#### AVAILABLE RECORDS ####

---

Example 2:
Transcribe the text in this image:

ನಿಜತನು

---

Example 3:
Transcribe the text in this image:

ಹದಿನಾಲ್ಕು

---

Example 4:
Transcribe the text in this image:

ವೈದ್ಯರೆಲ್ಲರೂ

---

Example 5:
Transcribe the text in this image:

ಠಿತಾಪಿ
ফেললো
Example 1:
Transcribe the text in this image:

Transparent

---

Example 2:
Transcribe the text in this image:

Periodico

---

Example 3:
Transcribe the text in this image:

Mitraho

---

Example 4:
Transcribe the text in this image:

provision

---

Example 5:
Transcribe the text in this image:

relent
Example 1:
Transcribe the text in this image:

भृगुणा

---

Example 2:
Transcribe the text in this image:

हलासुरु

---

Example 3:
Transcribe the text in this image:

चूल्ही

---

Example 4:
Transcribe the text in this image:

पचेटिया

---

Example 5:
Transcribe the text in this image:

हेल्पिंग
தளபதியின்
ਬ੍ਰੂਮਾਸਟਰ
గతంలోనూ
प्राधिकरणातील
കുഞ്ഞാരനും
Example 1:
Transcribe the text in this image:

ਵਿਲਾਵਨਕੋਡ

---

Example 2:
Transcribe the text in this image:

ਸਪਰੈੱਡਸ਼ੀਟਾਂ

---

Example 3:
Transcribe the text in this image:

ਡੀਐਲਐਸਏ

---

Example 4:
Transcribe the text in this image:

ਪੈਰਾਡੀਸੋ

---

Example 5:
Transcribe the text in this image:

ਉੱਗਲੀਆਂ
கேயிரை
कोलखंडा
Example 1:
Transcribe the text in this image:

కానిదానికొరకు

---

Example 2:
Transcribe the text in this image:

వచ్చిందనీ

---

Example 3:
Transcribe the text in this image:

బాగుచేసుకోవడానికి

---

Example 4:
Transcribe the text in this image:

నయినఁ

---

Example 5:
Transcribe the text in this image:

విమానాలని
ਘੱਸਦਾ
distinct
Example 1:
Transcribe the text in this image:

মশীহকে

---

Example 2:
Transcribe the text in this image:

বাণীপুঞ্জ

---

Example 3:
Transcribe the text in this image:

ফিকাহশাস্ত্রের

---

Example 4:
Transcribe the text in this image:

####

DIRECTIONS: Convert every line of the items above into a JSON list of strings, one string per line, leaving out blank lines.

CORRECT ANSWER:
[
  "---",
  "Example 2:",
  "Transcribe the text in this image:",
  "ನಿಜತನು",
  "---",
  "Example 3:",
  "Transcribe the text in this image:",
  "ಹದಿನಾಲ್ಕು",
  "---",
  "Example 4:",
  "Transcribe the text in this image:",
  "ವೈದ್ಯರೆಲ್ಲರೂ",
  "---",
  "Example 5:",
  "Transcribe the text in this image:",
  "ಠಿತಾಪಿ",
  "ফেললো",
  "Example 1:",
  "Transcribe the text in this image:",
  "Transparent",
  "---",
  "Example 2:",
  "Transcribe the text in this image:",
  "Periodico",
  "---",
  "Example 3:",
  "Transcribe the text in this image:",
  "Mitraho",
  "---",
  "Example 4:",
  "Transcribe the text in this image:",
  "provision",
  "---",
  "Example 5:",
  "Transcribe the text in this image:",
  "relent",
  "Example 1:",
  "Transcribe the text in this image:",
  "भृगुणा",
  "---",
  "Example 2:",
  "Transcribe the text in this image:",
  "हलासुरु",
  "---",
  "Example 3:",
  "Transcribe the text in this image:",
  "चूल्ही",
  "---",
  "Example 4:",
  "Transcribe the text in this image:",
  "पचेटिया",
  "---",
  "Example 5:",
  "Transcribe the text in this image:",
  "हेल्पिंग",
  "தளபதியின்",
  "ਬ੍ਰੂਮਾਸਟਰ",
  "గతంలోనూ",
  "प्राधिकरणातील",
  "കുഞ്ഞാരനും",
  "Example 1:",
  "Transcribe the text in this image:",
  "ਵਿਲਾਵਨਕੋਡ",
  "---",
  "Example 2:",
  "Transcribe the text in this image:",
  "ਸਪਰੈੱਡਸ਼ੀਟਾਂ",
  "---",
  "Example 3:",
  "Transcribe the text in this image:",
  "ਡੀਐਲਐਸਏ",
  "---",
  "Example 4:",
  "Transcribe the text in this image:",
  "ਪੈਰਾਡੀਸੋ",
  "---",
  "Example 5:",
  "Transcribe the text in this image:",
  "ਉੱਗਲੀਆਂ",
  "கேயிரை",
  "कोलखंडा",
  "Example 1:",
  "Transcribe the text in this image:",
  "కానిదానికొరకు",
  "---",
  "Example 2:",
  "Transcribe the text in this image:",
  "వచ్చిందనీ",
  "---",
  "Example 3:",
  "Transcribe the text in this image:",
  "బాగుచేసుకోవడానికి",
  "---",
  "Example 4:",
  "Transcribe the text in this image:",
  "నయినఁ",
  "---",
  "Example 5:",
  "Transcribe the text in this image:",
  "విమానాలని",
  "ਘੱਸਦਾ",
  "distinct",
  "Example 1:",
  "Transcribe the text in this image:",
  "মশীহকে",
  "---",
  "Example 2:",
  "Transcribe the text in this image:",
  "বাণীপুঞ্জ",
  "---",
  "Example 3:",
  "Transcribe the text in this image:",
  "ফিকাহশাস্ত্রের",
  "---",
  "Example 4:",
  "Transcribe the text in this image:"
]